Manitoba’s medical error reporting system — thought to be among the most progressive in the country — has been rocked by allegations that senior regional health officials failed to disclose key facts surrounding the high-profile death of a man who languished for 34 hours in a Winnipeg emergency room without receiving treatment.
Manitoba is generally considered one of the leading jurisdictions in Canada when it comes to laws and protocols for encouraging the disclosure of medical errors, or critical incidents as the provincial government calls them. The province is one of only 3 with legislation that allows doctors to apologize to patients and their families without fear it will be interpreted as an admission of liability. The province also compels health care workers to come forward with details of critical incidents, but protects them from publicity and legal liability.
However, that system has been shaken by the recent disclosure of additional facts surrounding the death of Brian Sinclair, a homeless man who died after spending nearly a day and a half unattended in the emergency room of the Health Sciences Centre, Winnipeg’s largest hospital.
The disclosures have elicited concerns that health care officials were trying to bury troubling facts about the case, concerns that some critics believe have eroded other positive aspects of the medical error reporting and investigation system.
“I think what we’re seeing now is that if you have bad people running the system, it doesn’t matter how good the system is,” says Arthur Schafer, director of the University of Manitoba’s Centre for Professional and Applied Ethics. “You need both good people and a good system to address a problem like this.”
Winnipeg Regional Health Authority officials apologized publicly for the incident and launched 2 internal investigations. However, the authority initially claimed Sinclair, 45, went untreated because he did not approach the triage desk, and thus was never registered in a queue to see a physician. That version of events was challenged in February, when Manitoba’s chief medical officer revealed that video surveillance showed Sinclair did in fact approach the triage desk. He also noted that security guards alerted medical personnel that Sinclair’s condition was deteriorating, but no one took action.
FIGURE. Manitoba’s medical error reporting system has been held up as a beacon of progress but that reputation has been dimmed because key fact were initially suppressed in last year’s death of a 45-year-old man who spent 34 hours in the waiting room of the Winnipeg Health Sciences Centre. Image courtesy of Health Sciences Centre Winnipeg
Authority officials have since admitted that they “misspoke.” A coroner’s inquest is expected this spring.
Patient safety advocate Leslie Worthington says the case highlights inadequacies in the current system for reporting and investigating medical errors. Worthington says Manitoba has attempted to elicit greater disclosure by promising to keep the identity of individuals and specifics of their actions from the public. But the case demonstrates that the system may not be able to own up to all the mistakes that were made, she says. “The system is not bad, but it’s not working. Manitoba is doing a lot of things nobody else is doing [in the area of patient safety and reporting], but there is a lack of leadership that keeps the system from doing all it could be.”
But Winnipeg Regional Health Authority Director of Patient Safety Dr. Rob Robson defends Manitoba’s critical incident reporting and investigation system as leading edge. “I personally don’t see this [the Sinclair case] as a setback. This was totally preventable and it was a tragedy.
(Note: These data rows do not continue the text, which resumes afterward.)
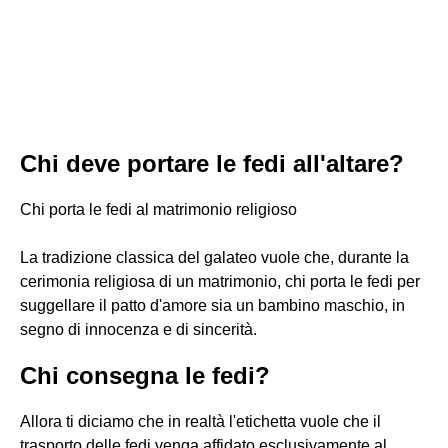
Chi deve portare le fedi all'altare?
Chi porta le fedi al matrimonio religioso
La tradizione classica del galateo vuole che, durante la
cerimonia religiosa di un matrimonio, chi porta le fedi per
suggellare il patto d'amore sia un bambino maschio, in
segno di innocenza e di sincerità.
Chi consegna le fedi?
Allora ti diciamo che in realtà l'etichetta vuole che il
trasporto delle fedi venga affidato esclusivamente al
It simply says that we have lots and lots more work to do.”
In 2005, Manitoba introduced legislation that compelled health care workers to disclose facts surrounding a critical incident, and provide full disclosure of all facts to patients and families while still protecting individual health care workers from publicity and legal action. The amendments to the Regional Health Authorities Act and the Manitoba Evidence Act also prescribed mandatory internal investigations of all critical incidents.
Yet, in a unique twist, the legislation prevented investigators from revealing the identity of any health care worker involved in a critical incident, and ensured that critical incident reports could not be used in a civil or criminal proceeding.
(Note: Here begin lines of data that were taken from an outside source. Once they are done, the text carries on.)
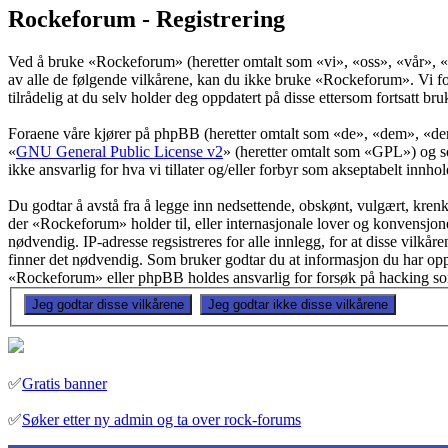
Rockeforum - Registrering
Ved å bruke «Rockeforum» (heretter omtalt som «vi», «oss», «vår», «R
av alle de følgende vilkårene, kan du ikke bruke «Rockeforum». Vi forbe
tilrådelig at du selv holder deg oppdatert på disse ettersom fortsatt br
Foraene våre kjører på phpBB (heretter omtalt som «de», «dem», «
«
GNU General Public License v2
» (heretter omtalt som «GPL») og s
ikke ansvarlig for hva vi tillater og/eller forbyr som akseptabelt inn
Du godtar å avstå fra å legge inn nedsettende, obskønt, vulgært, krenken
der «Rockeforum» holder til, eller internasjonale lover og konvensjoner
nødvendig. IP-adresse regsistreres for alle innlegg, for at disse vilkår
finner det nødvendig. Som bruker godtar du at informasjon du har oppgi
«Rockeforum» eller phpBB holdes ansvarlig for forsøk på hacking som
✅
Gratis banner
✅
Søker etter ny admin og ta over rock-forums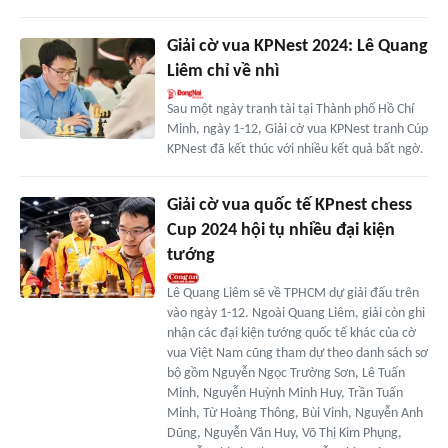
Giải cờ vua KPNest 2024: Lê Quang
Liêm chỉ về nhì
Sau một ngày tranh tài tại Thành phố Hồ Chí
Minh, ngày 1-12, Giải cờ vua KPNest tranh Cúp
KPNest đã kết thúc với nhiều kết quả bất ngờ.
Giải cờ vua quốc tế KPnest chess
Cup 2024 hội tụ nhiều đại kiện
tướng
Lê Quang Liêm sẽ về TPHCM dự giải đấu trên
vào ngày 1-12. Ngoài Quang Liêm, giải còn ghi
nhận các đại kiện tướng quốc tế khác của cờ
vua Việt Nam cũng tham dự theo danh sách sơ
bộ gồm Nguyễn Ngọc Trường Sơn, Lê Tuấn
Minh, Nguyễn Huỳnh Minh Huy, Trần Tuấn
Minh, Từ Hoàng Thông, Bùi Vinh, Nguyễn Anh
Dũng, Nguyễn Văn Huy, Võ Thị Kim Phụng,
Robson says the amendments were designed to encourage health care workers to come forward with details of medical mistakes without fear it would end their careers. Health care workers can be disciplined for their roles in critical incidents, but consideration is given if disclosure is made voluntarily.
In 2008, Manitoba followed up the reforms by introducing regular publication of critical incident learning summaries and then became the third province in the country to adopt an apology act that allows any health care worker, including physicians, to apologize for any medical mistake without fear the gesture will be used as an admission of liability.
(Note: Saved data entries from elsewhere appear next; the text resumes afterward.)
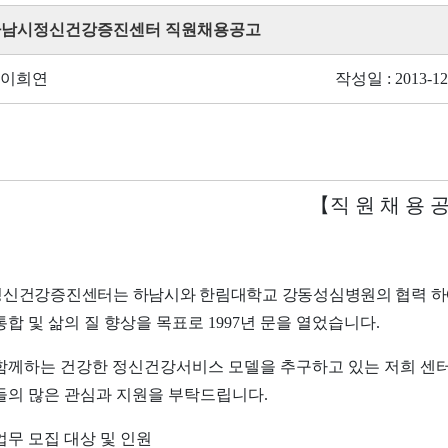
 하남시정신건강증진센터 직원채용공고
 이희연
작성일 : 2013-12
【
직 원 채 용 
신건강증진센터는 하남시와 한림대학교 강동성심병원의 협력 하
통합 및 삶의 질 향상을 목표로
1997
년 문을 열었습니다
.
함께하는 건강한 정신건강서비스 모델을 추구하고 있는 저희 센터
들의 많은 관심과 지원을 부탁드립니다
.
업무 모집 대상 및 인원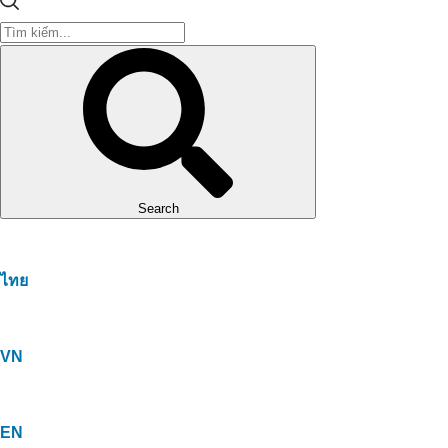
Search
ไทย
VN
EN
All provinces suffer from a lack of reporting about critical incidents, Robson says, estimating that of the roughly 1800 critical incidents in the province’s hospitals and personal care homes annually, only about 200 are actually reported.
Manitoba’s reporting rate, about 14%, is actually considered among the best in Canada. “Those numbers say to me that we’re on the right track. But we have a long way to go to get reporting rates to the place it needs to be,” Robson says.